Leading the fight to treat and cure ALS through global research and nationwide advocacy while also empowering people with Lou Gehrig's Disease and their families to live fuller lives by providing them with compassionate care and support.
The ALS Ice Bucket Challenge has propelled The ALS Association to a level of visibility that's unprecedented. We now are connecting with more patients and families across the state of Texas, all in desperate need of services. We still need your help to provide them the services, equipment, support groups, funding and Certified Clinics to ensure their quality of life is as positive as possible, for as long as possible.
Impact StatementOUR VISION: Create a world without ALS.
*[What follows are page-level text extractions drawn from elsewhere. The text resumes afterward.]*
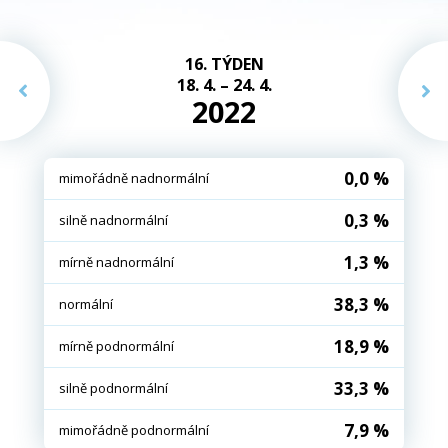
16. TÝDEN
18. 4. – 24. 4.
2022
0,0 %
mimořádně nadnormální
0,3 %
silně nadnormální
1,3 %
mírně nadnormální
38,3 %
normální
18,9 %
mírně podnormální
33,3 %
silně podnormální
7,9 %
mimořádně podnormální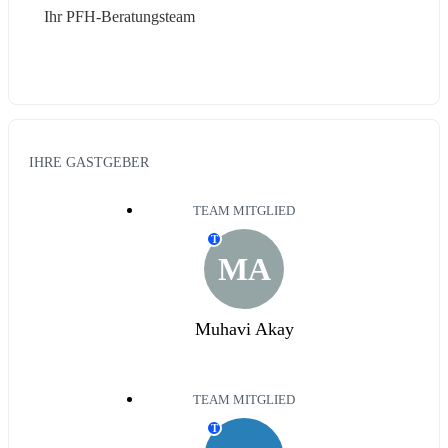
Ihr PFH-Beratungsteam
IHRE GASTGEBER
TEAM MITGLIED
T
MA
Muhavi Akay
TEAM MITGLIED
T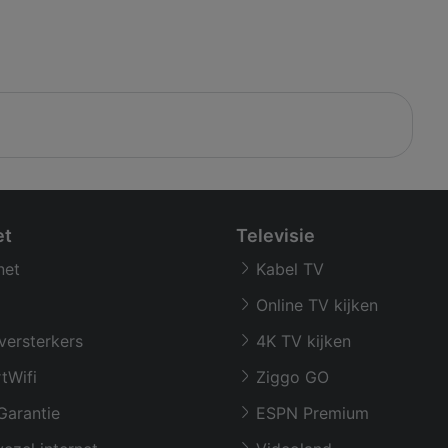
et
Televisie
net
Kabel TV
Online TV kijken
versterkers
4K TV kijken
tWifi
Ziggo GO
Garantie
ESPN Premium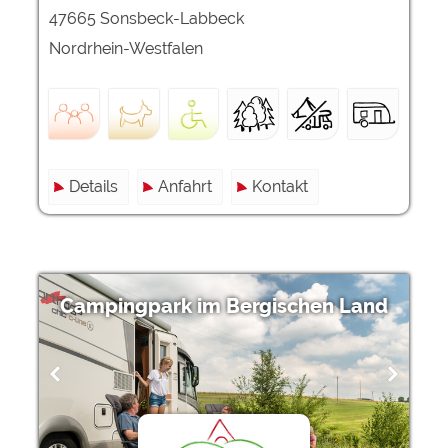
47665 Sonsbeck-Labbeck
Nordrhein-Westfalen
Details
Anfahrt
Kontakt
Campingpark im Bergischen Land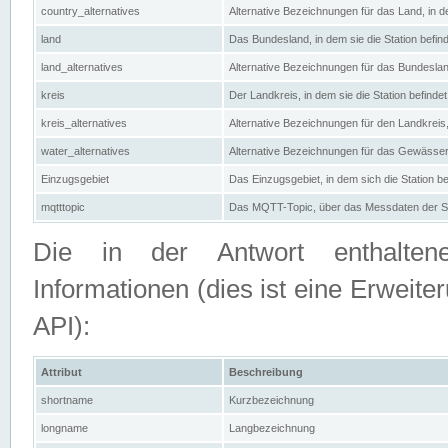
country_alternatives
Alternative Bezeichnungen für das Land, in de
land
Das Bundesland, in dem sie die Station befin
land_alternatives
Alternative Bezeichnungen für das Bundesland
kreis
Der Landkreis, in dem sie die Station befindet
kreis_alternatives
Alternative Bezeichnungen für den Landkreis, 
water_alternatives
Alternative Bezeichnungen für das Gewässer, 
Einzugsgebiet
Das Einzugsgebiet, in dem sich die Station be
mqtttopic
Das MQTT-Topic, über das Messdaten der St
Die in der Antwort enthaltenen
Informationen (dies ist eine Erwe
API):
Attribut
Beschreibung
shortname
Kurzbezeichnung
longname
Langbezeichnung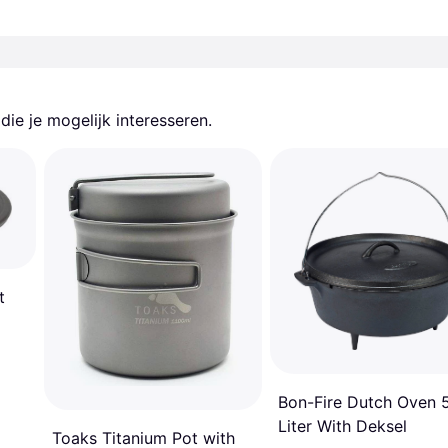
ie je mogelijk interesseren.
t
Bon-Fire Dutch Oven 
Liter With Deksel
Toaks Titanium Pot with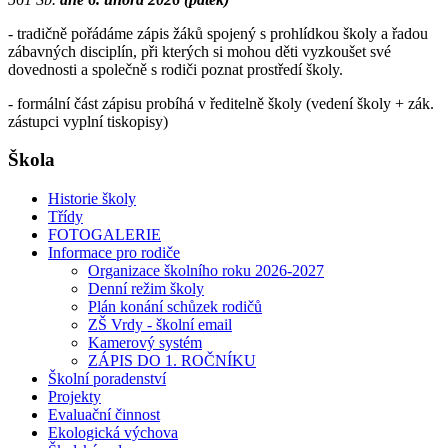
- tradičně pořádáme zápis žáků spojený s prohlídkou školy a řadou
zábavných disciplín, při kterých si mohou děti vyzkoušet své
dovednosti a společně s rodiči poznat prostředí školy.
- formální část zápisu probíhá v ředitelně školy (vedení školy + zák.
zástupci vyplní tiskopisy)
Škola
Historie školy
Třídy
FOTOGALERIE
Informace pro rodiče
Organizace školního roku 2026-2027
Denní režim školy
Plán konání schůzek rodičů
ZŠ Vrdy - školní email
Kamerový systém
ZÁPIS DO 1. ROČNÍKU
Školní poradenství
Projekty
Evaluační činnost
Ekologická výchova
Amyotrophic lateral sclerosis (ALS), more commonly referred to as Lou Gehrig's disease, is a progressive & always-fatal neurodegenerative disease that attacks nerve cells and pathways in the brain and spinal cord. When these cells die, voluntary muscle control and movement dies with them. Patients in the later stages of the disease are totally paralyzed, yet in most cases, their minds remain sharp and alert. ALS occurs throughout the world with no racial, ethnic, or socioeconomic boundaries. ALS can strike anyone. Every single American is threatened by this disease. Veterans, specifically, are twice as likely than any other group to be diagnosed with ALS.
We need your help to not only continue serving these patients, but ensuring that we find a cause & cure for ALS.
Needs StatementThe Association leads the way in research, care services, public education, and public policy - giving help and hope to those facing the disease. We provide comprehensive patient services and support to the ALS community including support groups, durable medical equipment, respite & transportation grants and more. The mission of The ALS Association is to lead the fight to treat and cure ALS through global research and nationwide advocacy, while also empowering people with Lou Gehrig's Disease and their families to live fuller lives by providing them with compassionate care and support.
Jill: I support ALSA in memory of my friend and brother in law enforcement - a man taken from his family and this world much too young. I walk to raise awareness and to find a cure for ALS. I walk so that future generations will not have to endure the heartache of watching those they love fight this disease.
Amelia: I have lost three people in my life to this disease. My son, my best friend, and a coworker. Getting up close and personal with ALS is like nothing you have ever experienced. I help ALSA for a cure and to remember those I love.
Chrystal: Without the help and support of the ALS community we would have been at a loss. I feel honored to be a part of something that can help so many others.
Jen: I donate to ALSA in memory of my Uncle Bill and to help those who are currently suffering from the disease. Each year of fundraising brings hope that a cure will be found for the future.